Mais les enseignements du régime Alsace-Moselle doivent être relativisés : si les frais de gestion de cette complémentaire santé obligatoire sont faibles en apparence c'est qu'ils sont facturés de façon forfaitaire et reposent sur une délégation de gestion. Une généralisation de ce système devrait tenir compte du coût pour les salariés d'une cotisation supplémentaire. Surtout, cette généralisation pose la question du transfert de prestations vers l'assurance maladie (et les Urssaf) ou vers les complémentaires. Si l'on souhaite mettre en place un système plus simple avec un seul assureur qui serait plus performant il est important de trancher ce débat dans un contexte de lutte contre les déficits sociaux et d'accord interprofessionnel généralisant les complémentaires santé.
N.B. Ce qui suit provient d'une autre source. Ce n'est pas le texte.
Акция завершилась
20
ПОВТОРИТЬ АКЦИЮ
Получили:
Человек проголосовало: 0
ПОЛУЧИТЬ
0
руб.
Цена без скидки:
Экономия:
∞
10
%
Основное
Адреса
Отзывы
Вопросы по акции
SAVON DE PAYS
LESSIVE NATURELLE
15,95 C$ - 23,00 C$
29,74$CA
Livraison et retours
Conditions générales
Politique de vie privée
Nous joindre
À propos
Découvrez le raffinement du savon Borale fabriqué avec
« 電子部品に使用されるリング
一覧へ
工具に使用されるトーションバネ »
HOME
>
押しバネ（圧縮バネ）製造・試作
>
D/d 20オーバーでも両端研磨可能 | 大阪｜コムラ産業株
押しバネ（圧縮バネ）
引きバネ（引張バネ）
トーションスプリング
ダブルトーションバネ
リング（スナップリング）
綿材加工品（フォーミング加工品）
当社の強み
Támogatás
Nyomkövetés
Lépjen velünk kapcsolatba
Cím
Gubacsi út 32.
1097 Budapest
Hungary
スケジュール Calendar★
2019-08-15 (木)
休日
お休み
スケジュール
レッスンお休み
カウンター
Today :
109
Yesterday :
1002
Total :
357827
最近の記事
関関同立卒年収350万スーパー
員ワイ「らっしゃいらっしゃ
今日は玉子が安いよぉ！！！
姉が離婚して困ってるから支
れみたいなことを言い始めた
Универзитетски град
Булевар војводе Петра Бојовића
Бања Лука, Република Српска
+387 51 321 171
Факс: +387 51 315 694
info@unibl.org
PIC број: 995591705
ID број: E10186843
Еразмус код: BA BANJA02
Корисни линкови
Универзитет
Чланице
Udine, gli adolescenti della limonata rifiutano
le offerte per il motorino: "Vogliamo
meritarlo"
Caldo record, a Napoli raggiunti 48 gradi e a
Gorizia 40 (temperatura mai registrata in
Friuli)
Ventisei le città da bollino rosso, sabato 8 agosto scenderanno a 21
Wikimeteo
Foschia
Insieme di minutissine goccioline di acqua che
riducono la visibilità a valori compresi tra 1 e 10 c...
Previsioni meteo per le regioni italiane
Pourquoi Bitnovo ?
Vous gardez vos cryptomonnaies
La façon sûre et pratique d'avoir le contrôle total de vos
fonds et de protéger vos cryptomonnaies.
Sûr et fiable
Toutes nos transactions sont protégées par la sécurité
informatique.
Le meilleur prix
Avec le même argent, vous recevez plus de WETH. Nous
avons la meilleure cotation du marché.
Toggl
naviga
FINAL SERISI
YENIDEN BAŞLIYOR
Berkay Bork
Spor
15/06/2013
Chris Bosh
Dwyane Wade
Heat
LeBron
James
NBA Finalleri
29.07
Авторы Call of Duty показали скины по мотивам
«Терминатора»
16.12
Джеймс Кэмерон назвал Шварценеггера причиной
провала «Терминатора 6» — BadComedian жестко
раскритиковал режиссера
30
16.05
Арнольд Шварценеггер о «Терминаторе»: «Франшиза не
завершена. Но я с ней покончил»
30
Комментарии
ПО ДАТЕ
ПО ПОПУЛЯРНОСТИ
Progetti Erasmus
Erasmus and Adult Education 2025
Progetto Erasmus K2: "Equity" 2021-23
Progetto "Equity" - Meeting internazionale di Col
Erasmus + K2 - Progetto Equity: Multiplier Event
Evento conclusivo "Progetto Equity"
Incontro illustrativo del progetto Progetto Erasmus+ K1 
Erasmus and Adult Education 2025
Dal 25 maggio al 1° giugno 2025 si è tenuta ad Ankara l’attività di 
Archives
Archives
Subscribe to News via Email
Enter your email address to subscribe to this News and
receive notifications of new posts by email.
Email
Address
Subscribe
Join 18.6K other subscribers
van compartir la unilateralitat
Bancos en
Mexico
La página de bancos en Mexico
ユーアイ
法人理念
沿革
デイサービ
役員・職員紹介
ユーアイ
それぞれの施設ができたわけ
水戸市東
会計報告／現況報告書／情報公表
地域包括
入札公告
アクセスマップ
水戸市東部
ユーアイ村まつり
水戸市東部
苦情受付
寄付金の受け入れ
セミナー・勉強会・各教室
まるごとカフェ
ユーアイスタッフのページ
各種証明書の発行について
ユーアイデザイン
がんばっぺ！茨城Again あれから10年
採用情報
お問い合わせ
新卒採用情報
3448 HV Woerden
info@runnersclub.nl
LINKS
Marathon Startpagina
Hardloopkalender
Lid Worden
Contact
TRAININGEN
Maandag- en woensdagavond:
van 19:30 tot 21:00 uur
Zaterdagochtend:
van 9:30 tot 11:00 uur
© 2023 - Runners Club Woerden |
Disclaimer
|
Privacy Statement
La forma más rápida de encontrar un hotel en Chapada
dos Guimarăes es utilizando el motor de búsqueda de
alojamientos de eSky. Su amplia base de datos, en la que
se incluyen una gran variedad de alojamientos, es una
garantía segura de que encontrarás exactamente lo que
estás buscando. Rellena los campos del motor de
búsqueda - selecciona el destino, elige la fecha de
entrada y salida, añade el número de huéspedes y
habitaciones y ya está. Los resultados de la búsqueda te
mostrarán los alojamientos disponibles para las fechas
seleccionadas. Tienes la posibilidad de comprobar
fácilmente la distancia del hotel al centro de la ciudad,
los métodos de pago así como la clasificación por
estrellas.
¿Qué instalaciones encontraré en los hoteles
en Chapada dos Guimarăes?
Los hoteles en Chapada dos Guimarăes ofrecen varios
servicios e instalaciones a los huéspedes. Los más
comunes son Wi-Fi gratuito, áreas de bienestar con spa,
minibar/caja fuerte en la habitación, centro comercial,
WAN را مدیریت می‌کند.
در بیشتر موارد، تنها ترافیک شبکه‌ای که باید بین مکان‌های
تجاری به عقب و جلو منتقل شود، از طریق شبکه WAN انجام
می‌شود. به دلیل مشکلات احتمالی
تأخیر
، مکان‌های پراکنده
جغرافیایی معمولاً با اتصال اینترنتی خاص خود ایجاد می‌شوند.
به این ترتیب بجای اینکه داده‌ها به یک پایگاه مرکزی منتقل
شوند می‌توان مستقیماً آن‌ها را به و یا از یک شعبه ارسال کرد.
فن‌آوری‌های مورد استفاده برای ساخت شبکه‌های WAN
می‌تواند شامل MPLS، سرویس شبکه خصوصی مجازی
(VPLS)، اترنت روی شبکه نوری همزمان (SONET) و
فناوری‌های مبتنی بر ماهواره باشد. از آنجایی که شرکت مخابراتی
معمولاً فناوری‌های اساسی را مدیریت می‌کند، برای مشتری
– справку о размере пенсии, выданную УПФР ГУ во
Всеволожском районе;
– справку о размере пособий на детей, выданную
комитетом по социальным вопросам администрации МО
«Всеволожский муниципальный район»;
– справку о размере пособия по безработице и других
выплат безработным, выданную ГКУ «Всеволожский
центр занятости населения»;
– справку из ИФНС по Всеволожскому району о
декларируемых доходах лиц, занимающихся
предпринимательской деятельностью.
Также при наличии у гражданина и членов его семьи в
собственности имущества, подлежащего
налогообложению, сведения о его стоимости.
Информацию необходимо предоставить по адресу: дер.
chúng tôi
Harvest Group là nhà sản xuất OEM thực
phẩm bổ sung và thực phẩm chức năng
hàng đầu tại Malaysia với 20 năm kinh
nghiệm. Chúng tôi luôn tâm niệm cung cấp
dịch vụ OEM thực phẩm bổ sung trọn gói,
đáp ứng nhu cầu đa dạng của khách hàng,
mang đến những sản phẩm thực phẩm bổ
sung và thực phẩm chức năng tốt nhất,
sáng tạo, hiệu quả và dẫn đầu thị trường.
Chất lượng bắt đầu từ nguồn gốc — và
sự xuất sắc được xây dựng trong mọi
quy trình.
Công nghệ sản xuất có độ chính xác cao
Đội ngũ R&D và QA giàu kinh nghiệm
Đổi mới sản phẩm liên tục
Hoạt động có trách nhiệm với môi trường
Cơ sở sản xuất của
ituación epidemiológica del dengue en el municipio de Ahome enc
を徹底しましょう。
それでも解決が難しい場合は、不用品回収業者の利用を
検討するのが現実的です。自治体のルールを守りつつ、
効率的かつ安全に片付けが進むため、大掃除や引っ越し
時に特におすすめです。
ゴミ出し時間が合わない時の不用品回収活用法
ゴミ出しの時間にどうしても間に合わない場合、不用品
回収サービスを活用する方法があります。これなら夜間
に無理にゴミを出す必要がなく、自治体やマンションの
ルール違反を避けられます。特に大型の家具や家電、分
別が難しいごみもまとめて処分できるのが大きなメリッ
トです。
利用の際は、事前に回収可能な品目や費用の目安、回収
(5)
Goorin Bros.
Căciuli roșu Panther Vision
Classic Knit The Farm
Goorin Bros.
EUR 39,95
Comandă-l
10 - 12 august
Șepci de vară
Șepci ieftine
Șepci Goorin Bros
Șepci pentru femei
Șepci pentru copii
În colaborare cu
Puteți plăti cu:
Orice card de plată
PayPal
Au lieu de s'inspirer du régime Alsace-Moselle issu de la protection sociale allemande de 1914, on devrait plutôt regarder ce que font les Allemands aujourd'hui, qui ont introduit la concurrence entre les caisses d'assurance maladie au premier euro pour une meilleure maîtrise des dépenses de soins.

Quelques exemples de remboursement [7] :

- La gratuité de l'hospitalisation assurée par le régime Alsace-Moselle avec prise en charge du ticket modérateur hospitalier, du forfait journalier et de la participation forfaitaire pour les actes médicaux coûteux, contre une prise en charge à 80% pour le régime général.
- Les honoraires médicaux à 70% par le régime général et 90% par le régime Alsace-Moselle

- Le forfait journalier non remboursé par le régime général et pris en charge à 100% par le régime Alsace-Moselle

- Les actes de kinésithérapie, infirmiers, d'analyses remboursés à 60 % par le régime général et 90% par le régime Alsace-Moselle

- Les médicaments à vignettes blanches et bleues, respectivement remboursés à 65 et 30% par le régime général et 90 et 80% par le régime Alsace-Moselle.

[1] Voir la partie "Chiffres" du site web du régime local d'assurance-maladie Alsace-Moselle : www.regime-local.fr

[2] En 20 ans, la cotisation a été augmentée deux fois et diminuée quatre fois.

[3] Communication à la commission des Affaires sociales du Sénat, rapport de la Cour des comptes de novembre 2011 "Le régime d'assurance-maladie complémentaire obligatoire d'Alsace-Moselle"

[4] Les caisses de retraite participent également à ce travail de prélèvement des cotisations pour les retraités assujettis.

[5] Rapport d'information fait au nom de la Commission des affaires sociales du Sénat sur l'étude de la Cour des comptes relative au régime d'assurance-maladie complémentaire d'Alsace-Moselle, 29 février 2012.

[6] Pourquoi l'Alsace est championne des dépassements d'honoraires par Jessica Trochet, Rue89 Strasbourg, 18 janvier 2013.

[7] Source : Site internet du régime local Alsace-Moselle.